Finding the right route to banking security is probably going to involve less profit/shareholder-dividend: I think I see a problem !
Isn’t this the nub of the whole boom-bust problem? We all place money in our (supposed) instant access current account, and £100 of spending power mutates, by onward term-lending, again and again and again until it represents a gross extension of credit. £100 of cash becomes many £1000’s of spending power.
In the good times, banks, incentivised by greed, yes, keep less and less in reserve, lend more and more out, creating a wave of credit washing over the economy. This deluge finds its way via the path of least resistance into property, leveraged takeovers, grandiose projects and highly speculative ventures. The boom.
Bust comes along when the likes of Northen Wreck and Royal Bank of Hubris realise they are over-extended, that house prices aren’t going to go up forever, and facing increasingly anxious depositors, eager to put money in a safer home, start to call loans. Credit contracts. No new lending. Bust.

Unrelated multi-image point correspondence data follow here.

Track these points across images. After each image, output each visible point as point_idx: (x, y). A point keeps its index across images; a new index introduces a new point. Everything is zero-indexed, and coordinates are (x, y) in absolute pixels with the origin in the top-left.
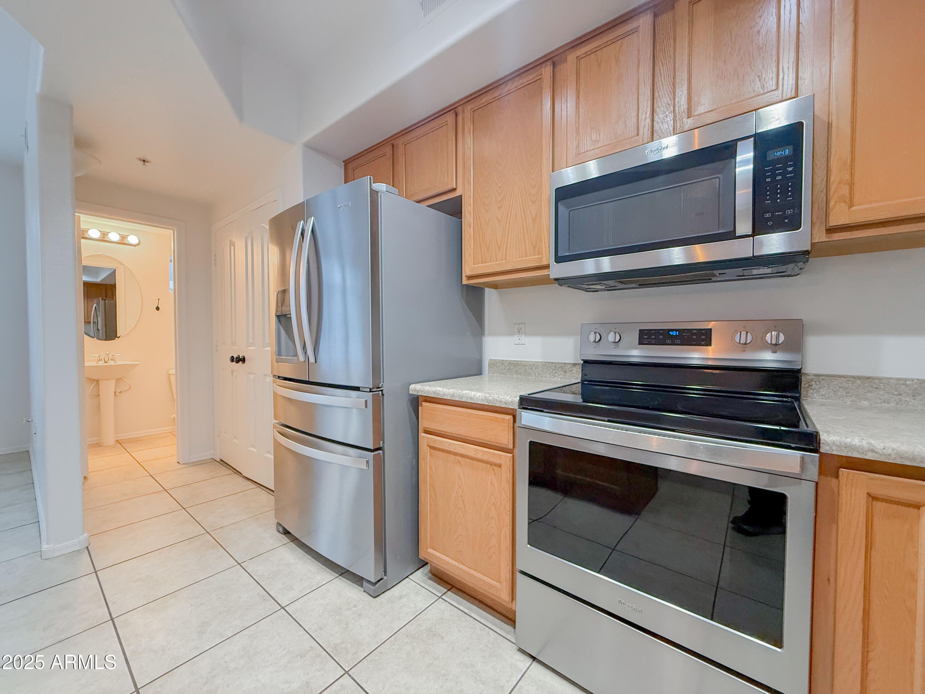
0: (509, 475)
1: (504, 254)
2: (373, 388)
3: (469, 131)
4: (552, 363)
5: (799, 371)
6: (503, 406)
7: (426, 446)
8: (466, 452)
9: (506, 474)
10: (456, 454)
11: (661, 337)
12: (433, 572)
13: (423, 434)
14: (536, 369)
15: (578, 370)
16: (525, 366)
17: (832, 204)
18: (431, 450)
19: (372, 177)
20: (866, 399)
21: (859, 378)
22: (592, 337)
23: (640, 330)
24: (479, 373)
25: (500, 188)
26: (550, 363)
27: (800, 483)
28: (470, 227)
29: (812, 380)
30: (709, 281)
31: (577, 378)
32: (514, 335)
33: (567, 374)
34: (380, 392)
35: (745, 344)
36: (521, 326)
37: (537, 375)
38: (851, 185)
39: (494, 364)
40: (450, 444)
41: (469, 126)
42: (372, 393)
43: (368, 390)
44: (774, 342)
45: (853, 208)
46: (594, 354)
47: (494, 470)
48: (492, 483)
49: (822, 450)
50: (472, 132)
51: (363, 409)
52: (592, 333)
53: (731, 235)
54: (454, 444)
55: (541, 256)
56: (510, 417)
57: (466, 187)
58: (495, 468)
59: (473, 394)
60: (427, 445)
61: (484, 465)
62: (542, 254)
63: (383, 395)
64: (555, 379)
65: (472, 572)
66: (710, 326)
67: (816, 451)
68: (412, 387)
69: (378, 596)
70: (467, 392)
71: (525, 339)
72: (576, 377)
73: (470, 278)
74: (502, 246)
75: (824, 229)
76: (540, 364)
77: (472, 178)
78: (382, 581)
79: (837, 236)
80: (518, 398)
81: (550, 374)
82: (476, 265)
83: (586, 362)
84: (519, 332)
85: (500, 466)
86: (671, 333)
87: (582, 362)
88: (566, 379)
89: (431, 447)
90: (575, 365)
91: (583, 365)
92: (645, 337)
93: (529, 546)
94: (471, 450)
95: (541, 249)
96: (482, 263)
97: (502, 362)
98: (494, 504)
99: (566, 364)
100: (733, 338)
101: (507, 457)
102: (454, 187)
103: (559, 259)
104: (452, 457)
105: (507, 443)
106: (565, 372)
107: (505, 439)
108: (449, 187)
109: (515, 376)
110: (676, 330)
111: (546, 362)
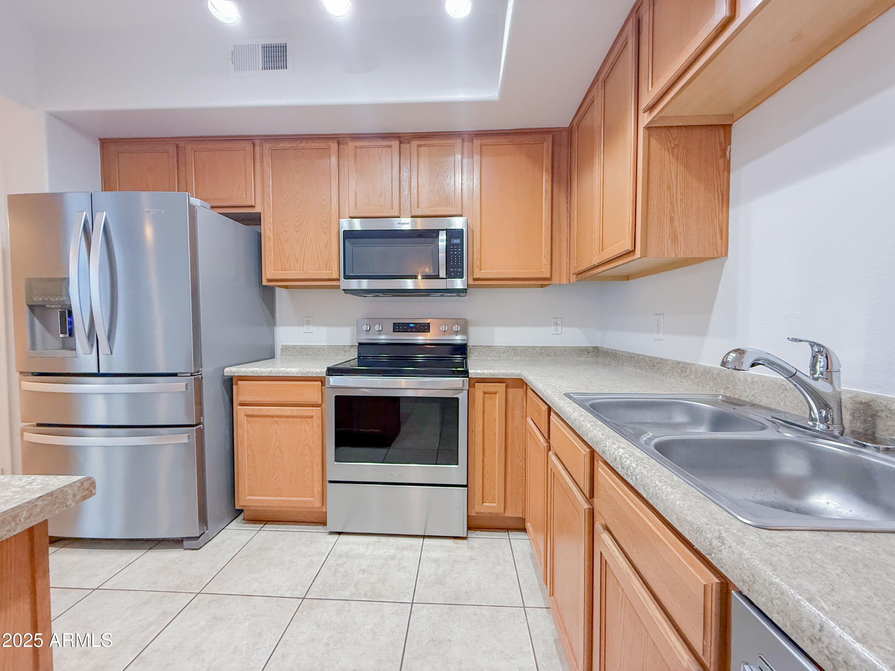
0: (319, 422)
1: (302, 265)
2: (194, 372)
3: (268, 163)
4: (336, 346)
5: (466, 344)
6: (315, 376)
7: (243, 416)
8: (284, 413)
9: (317, 421)
10: (273, 417)
11: (405, 327)
12: (246, 518)
13: (238, 407)
14: (323, 350)
15: (355, 350)
16: (314, 349)
17: (474, 268)
18: (248, 418)
19: (189, 194)
20: (490, 356)
21: (487, 346)
22: (364, 328)
23: (394, 323)
24: (273, 357)
25: (297, 216)
26: (333, 346)
27: (463, 392)
28: (270, 241)
29: (471, 349)
30: (428, 296)
31: (354, 356)
32: (303, 325)
33: (347, 353)
34: (200, 376)
35: (445, 331)
36: (309, 319)
37: (324, 355)
38: (481, 260)
39: (285, 349)
40: (268, 410)
41: (267, 159)
42: (193, 377)
43: (189, 374)
44: (456, 330)
45: (481, 271)
46: (365, 338)
47: (307, 421)
48: (305, 430)
49: (469, 377)
50: (270, 165)
51: (184, 391)
52: (365, 325)
53: (437, 277)
54: (272, 409)
55: (331, 272)
56: (320, 383)
57: (265, 208)
58: (307, 419)
59: (288, 370)
60: (245, 415)
61: (298, 419)
62: (332, 271)
63: (202, 378)
64: (338, 357)
65: (290, 499)
66: (429, 321)
67: (468, 377)
68: (227, 370)
69: (201, 547)
70: (283, 369)
71: (312, 328)
72: (354, 354)
73: (269, 280)
74: (300, 260)
75: (472, 278)
76: (326, 347)
77: (271, 202)
78: (204, 534)
79: (477, 283)
80: (326, 369)
81: (334, 354)
82: (276, 272)
83: (360, 344)
84: (308, 323)
85: (312, 417)
86: (410, 325)
87: (358, 344)
88: (346, 356)
89: (248, 416)
90: (352, 346)
91: (358, 346)
92: (397, 327)
93: (336, 463)
94: (287, 411)
95: (331, 267)
96: (282, 270)
97: (294, 347)
98: (307, 445)
99: (346, 346)
100: (439, 328)
101: (317, 410)
102: (254, 205)
103: (347, 277)
104: (270, 419)
105: (317, 401)
106: (345, 352)
107: (316, 397)
108: (249, 204)
109: (306, 357)
110: (413, 323)
111: (331, 346)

How about looking at the root cause? Depositors, unknowingly, allow this process to occur. They are not explicitly told this is happening and deposit insurance means they don’t need to care. Special accounting rules for banks allow them to hide the maturity risk and so on.

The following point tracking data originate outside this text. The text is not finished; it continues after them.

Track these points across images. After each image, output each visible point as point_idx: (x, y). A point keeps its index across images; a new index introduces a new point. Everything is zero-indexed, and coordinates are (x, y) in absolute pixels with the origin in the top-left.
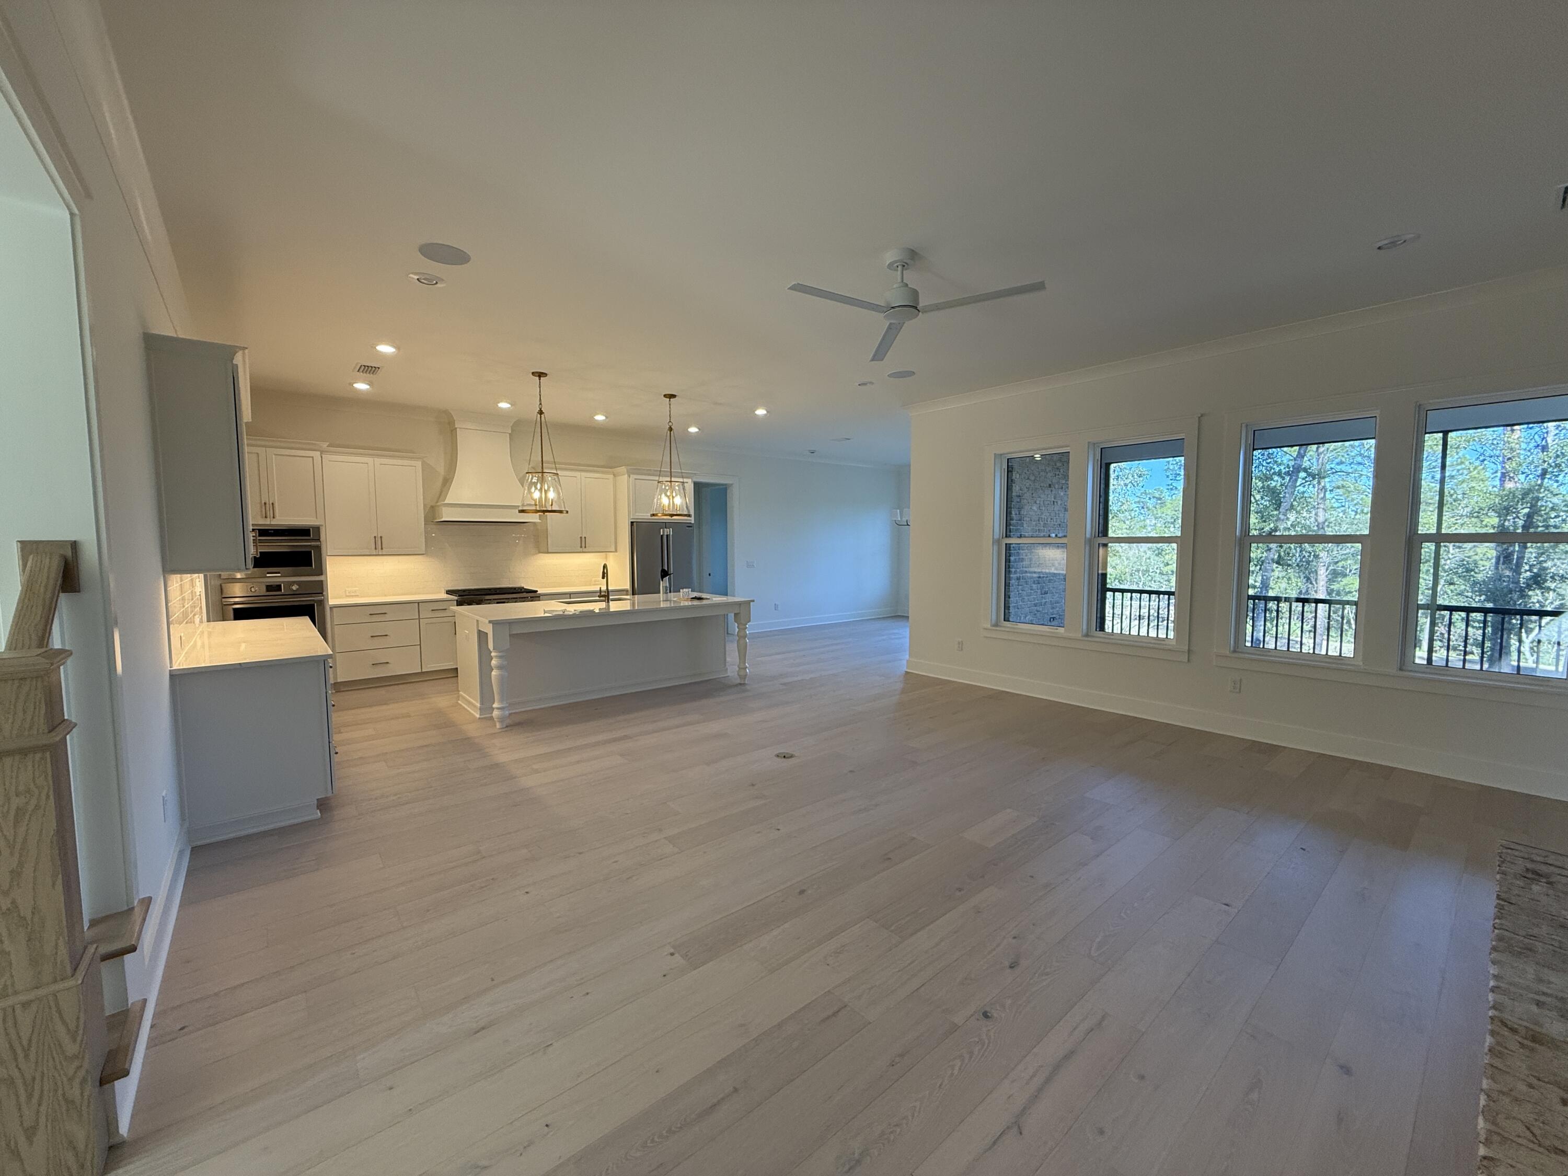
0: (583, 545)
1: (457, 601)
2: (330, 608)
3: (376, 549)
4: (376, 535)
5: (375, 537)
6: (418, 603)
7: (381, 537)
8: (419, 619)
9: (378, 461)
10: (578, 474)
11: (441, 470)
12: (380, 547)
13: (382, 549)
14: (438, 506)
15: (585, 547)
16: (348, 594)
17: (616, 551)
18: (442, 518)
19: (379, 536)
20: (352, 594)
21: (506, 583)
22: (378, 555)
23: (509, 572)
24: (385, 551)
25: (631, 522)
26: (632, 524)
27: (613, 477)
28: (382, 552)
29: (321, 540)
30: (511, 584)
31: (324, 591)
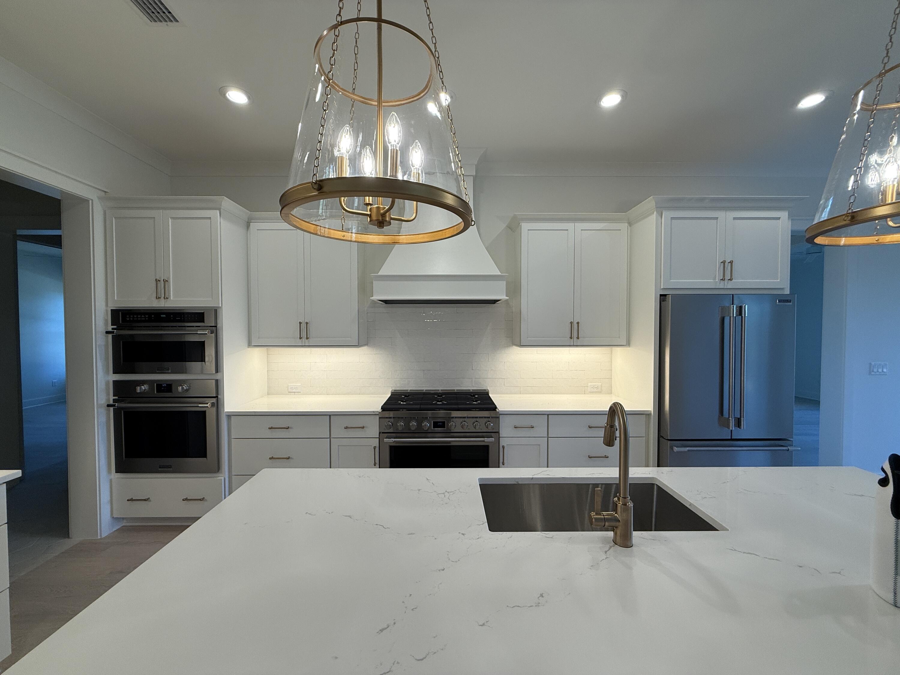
0: (576, 336)
1: (378, 416)
3: (301, 338)
4: (302, 320)
6: (330, 416)
7: (307, 323)
8: (330, 438)
10: (570, 226)
12: (306, 337)
15: (578, 338)
16: (290, 390)
17: (628, 344)
18: (373, 297)
19: (305, 322)
20: (294, 391)
21: (468, 385)
22: (305, 346)
23: (472, 370)
24: (311, 342)
25: (661, 295)
26: (663, 297)
27: (630, 224)
28: (309, 341)
29: (218, 326)
30: (474, 386)
31: (219, 394)
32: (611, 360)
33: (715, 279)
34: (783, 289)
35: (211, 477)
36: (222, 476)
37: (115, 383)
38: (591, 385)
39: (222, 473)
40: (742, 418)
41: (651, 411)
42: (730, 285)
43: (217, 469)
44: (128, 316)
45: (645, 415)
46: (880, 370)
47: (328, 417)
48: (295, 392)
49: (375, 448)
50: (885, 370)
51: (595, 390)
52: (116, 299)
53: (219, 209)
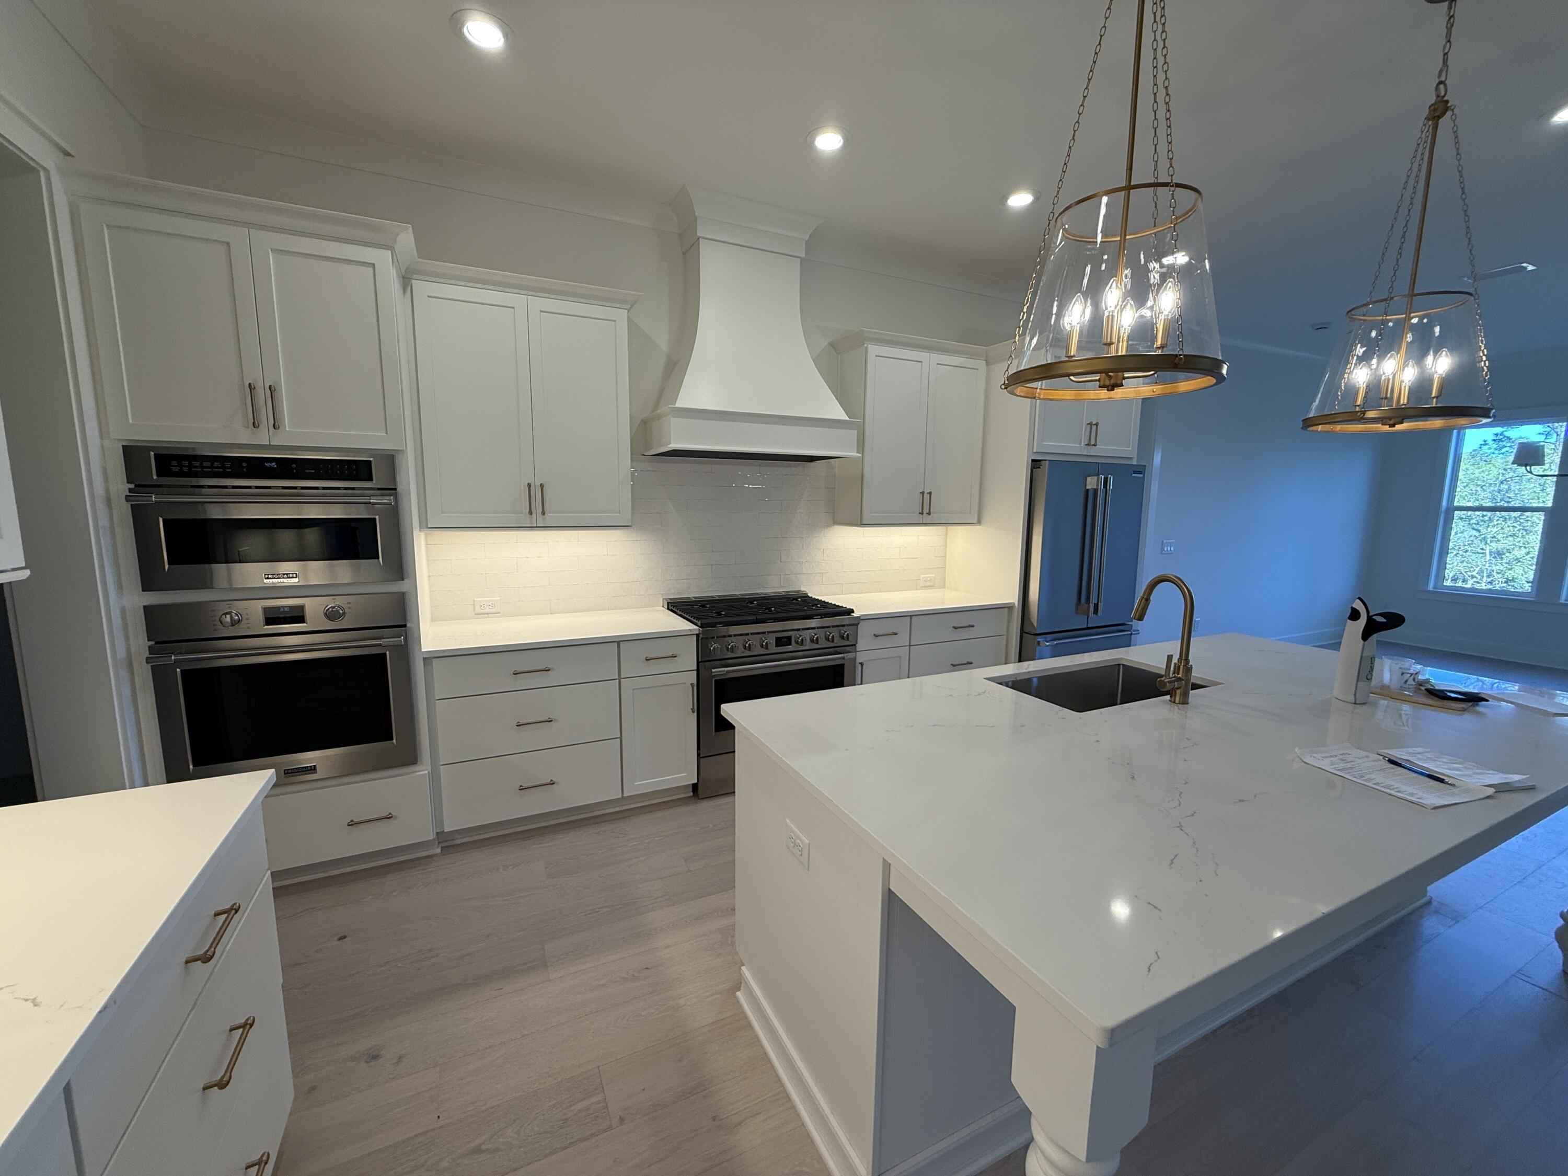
0: (926, 510)
1: (698, 635)
2: (425, 659)
3: (530, 513)
4: (531, 481)
5: (529, 485)
6: (618, 643)
7: (542, 486)
8: (620, 678)
9: (538, 303)
10: (923, 356)
11: (663, 341)
12: (539, 510)
13: (543, 513)
14: (659, 417)
15: (929, 514)
16: (478, 610)
17: (979, 522)
18: (670, 444)
19: (538, 484)
20: (487, 610)
21: (774, 586)
22: (537, 527)
23: (781, 562)
24: (550, 519)
25: (1033, 461)
26: (1036, 464)
27: (988, 364)
28: (544, 519)
29: (398, 489)
30: (783, 587)
31: (408, 618)
32: (946, 542)
33: (1080, 444)
34: (1131, 458)
35: (402, 775)
36: (425, 768)
37: (149, 611)
38: (923, 578)
39: (422, 764)
40: (1100, 604)
41: (1014, 604)
42: (1093, 451)
43: (410, 757)
44: (174, 463)
45: (1006, 609)
46: (1169, 549)
47: (616, 644)
48: (488, 614)
49: (692, 685)
50: (1172, 549)
51: (928, 584)
52: (131, 422)
53: (391, 248)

Isn’t this all so intuitive – so obvious? The driver behind our incessant, and damaging, boom bust cycle?
My understanding is that currently the UK has no legislative requirement for banks to maintain loan-to-deposit ratios of less than 100%. This would seem to me to be a good place to start – when L/D is over 100% the maths moves from a convergent to a divergent series and chaos ensues.
In 2008, the L/D ratios of the UK banks were:
HSBC 90%
RBS 112.3%
Barclays 123.45%
Lloyds TSB 140.84%
Alliance & Leicester 172.41%
Bradford & Bingley 172.41%
HBOS 175.43%
Northern Rock 322.58%
(see http://gregpytel.blogspot.com/2009/04/largest-heist-in-history.html)
I don’t know what the figures are now, but until this issue is addressed, everything else is window dressing, in my opinion.